(Text segment)
########
Willden v. Washington Nat. Ins. Co.

Annotate this Case
[S.F. No. 23360. Supreme Court of California. December 21, 1976.]

ROBERT WILLDEN, Plaintiff and Appellant, v. WASHINGTON NATIONAL INSURANCE COMPANY, Defendant and Respondent

(Opinion by Tobriner, J., with Wright, C. J., McComb, Sullivan, Clark and Richardson, JJ., concurring. Separate dissenting opinion by Mosk, J.)

COUNSEL

Bruce I. Cornblum for Plaintiff and Appellant.

Hoge, Fenton, Jones & Appel and Randall E. Willoughby for Defendant and Respondent. [18 Cal. 3d 633]

OPINION

TOBRINER, J.

This case involves the interpretation of an accident and disability policy. As a result of injuries caused by an automobile accident in 1966, the record indicates that plaintiff began to suffer debilitory effects of multiple sclerosis, finally becoming totally disabled in February of 1969. After receiving special verdicts, the trial court denied plaintiff's claim for accident disability benefits. That judgment rests on two grounds: (1) that plaintiff's condition did not reach the point of total disability within 30 days after the accident, and (2) that because plaintiff was not totally disabled during the two years preceding February of 1969, he was not "totally and continuously" disabled as required by the policy language. We affirm the judgment on the first listed ground.

Defendant issued plaintiff a "Disability Income Policy for Realtors and Real Estate Salesmen" in 1965. Part 2 of the policy provides 60 months' coverage for injuries which "totally and continuously disable the Insured within thirty days of the date of the accident so as to prevent him from performing each and every duty pertaining to his occupation." fn. 1 If, after payment of disability benefits for 60 months, the insured is unable to perform "each and every duty pertaining to any gainful occupation," the policy provides additional benefits for as long as the disability continues. The policy also extends one year of benefits for total disability caused by sickness.

Plaintiff, a real estate salesman, was injured in an automobile accident on February 11, 1966. He experienced tremors in his leg the following day; numbness in the leg by April of 1966; and on October 10, 1966, his condition was diagnosed as multiple sclerosis. Unemployed from April of 1966 to April of 1967, he obtained a business license and worked as a real estate and business opportunity broker until 1972. His condition continued to deteriorate, and he was unable to resume any gainful employment until May 1, 1973. The duration of plaintiff's total disability was disputed at trial, but partially resolved by a special verdict that plaintiff was not totally disabled between April 21, 1967, and February 25, 1969, but was totally disabled thereafter. [18 Cal. 3d 634]

Defendant paid plaintiff one year of sickness benefits, terminating on April 21, 1967. Plaintiff then sued for accident benefits accruing after that date. At trial, plaintiff, appearing in propria persona, presented expert testimony that his multiple sclerosis was precipitated by the trauma of the automobile accident. The jury returned a special verdict finding plaintiff's "disability resulted directly and independently of all other causes from the accident of February 11, 1966." (Verdict No. 1 of Aug. 13, 1973.) fn. 2 The trial court then requested additional special verdicts, and the jury rendered a finding that plaintiff was not totally and continuously disabled within 30 days of the accident. (Verdict No. 1 of Aug. 14, 1973.) fn. 3 In response to the court's inquiry as to the periods subsequent to April 21, 1967, when plaintiff was totally and continuously disabled, the jury specified a beginning date of February 25, 1969, and no ending date. (Verdict No. 3 of Aug. 14, 1973.) fn. 4 On the basis of these special verdicts the trial court entered judgment for defendant, and plaintiff appealed.
########
(Set of tasks)
a. Reproduce word for word the part of the court opinion starting at "ROBERT WILLDEN, Plaintiff" and ending at "Plaintiff and Appellant.".
b. Summarize the court opinion in two sentences.
The lines that come after the court opinion have nothing to do with it.
########
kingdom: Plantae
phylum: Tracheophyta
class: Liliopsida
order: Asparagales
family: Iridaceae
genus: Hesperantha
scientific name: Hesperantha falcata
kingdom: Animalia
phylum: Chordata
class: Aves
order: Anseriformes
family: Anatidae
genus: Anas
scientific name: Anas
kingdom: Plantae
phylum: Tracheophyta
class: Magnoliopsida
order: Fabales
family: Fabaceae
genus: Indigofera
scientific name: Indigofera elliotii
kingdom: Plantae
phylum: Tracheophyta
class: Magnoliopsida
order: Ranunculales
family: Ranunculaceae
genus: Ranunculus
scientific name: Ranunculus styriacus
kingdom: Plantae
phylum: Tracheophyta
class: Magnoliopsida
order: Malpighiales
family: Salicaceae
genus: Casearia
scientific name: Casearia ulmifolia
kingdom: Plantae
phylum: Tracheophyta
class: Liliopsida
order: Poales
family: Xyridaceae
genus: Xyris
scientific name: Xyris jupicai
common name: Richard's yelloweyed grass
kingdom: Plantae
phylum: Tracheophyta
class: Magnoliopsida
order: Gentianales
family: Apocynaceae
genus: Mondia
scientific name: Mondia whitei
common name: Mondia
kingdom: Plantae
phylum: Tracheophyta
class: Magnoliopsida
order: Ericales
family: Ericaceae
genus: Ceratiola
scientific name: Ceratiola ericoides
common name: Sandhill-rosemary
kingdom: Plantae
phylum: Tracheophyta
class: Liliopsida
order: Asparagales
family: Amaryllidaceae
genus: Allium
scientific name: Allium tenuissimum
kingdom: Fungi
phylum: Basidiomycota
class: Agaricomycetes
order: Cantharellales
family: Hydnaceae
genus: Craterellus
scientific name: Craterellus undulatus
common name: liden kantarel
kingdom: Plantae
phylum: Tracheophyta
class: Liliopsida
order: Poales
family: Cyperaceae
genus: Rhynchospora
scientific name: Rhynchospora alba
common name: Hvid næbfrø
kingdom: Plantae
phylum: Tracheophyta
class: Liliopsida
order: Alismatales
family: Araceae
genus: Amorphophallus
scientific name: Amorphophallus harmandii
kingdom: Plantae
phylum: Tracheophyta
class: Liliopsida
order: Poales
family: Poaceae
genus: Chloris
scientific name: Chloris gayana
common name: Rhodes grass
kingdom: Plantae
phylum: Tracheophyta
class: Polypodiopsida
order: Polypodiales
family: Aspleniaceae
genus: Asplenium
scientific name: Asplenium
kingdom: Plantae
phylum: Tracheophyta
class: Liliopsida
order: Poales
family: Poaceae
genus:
########
(Answers given)
a.
ROBERT WILLDEN, Plaintiff and Appellant, v. WASHINGTON NATIONAL INSURANCE COMPANY, Defendant and Respondent

(Opinion by Tobriner, J., with Wright, C. J., McComb, Sullivan, Clark and Richardson, JJ., concurring. Separate dissenting opinion by Mosk, J.)

COUNSEL

Bruce I. Cornblum for Plaintiff and Appellant.

b. The Supreme Court of California considered how to interpret an accident and disability policy held by a real estate salesman who began suffering the effects of multiple sclerosis after a 1966 automobile accident and became totally disabled in February 1969. The trial court denied his claim for accident disability benefits, partly because he was not totally disabled within 30 days of the accident, and the Supreme Court affirmed on that ground.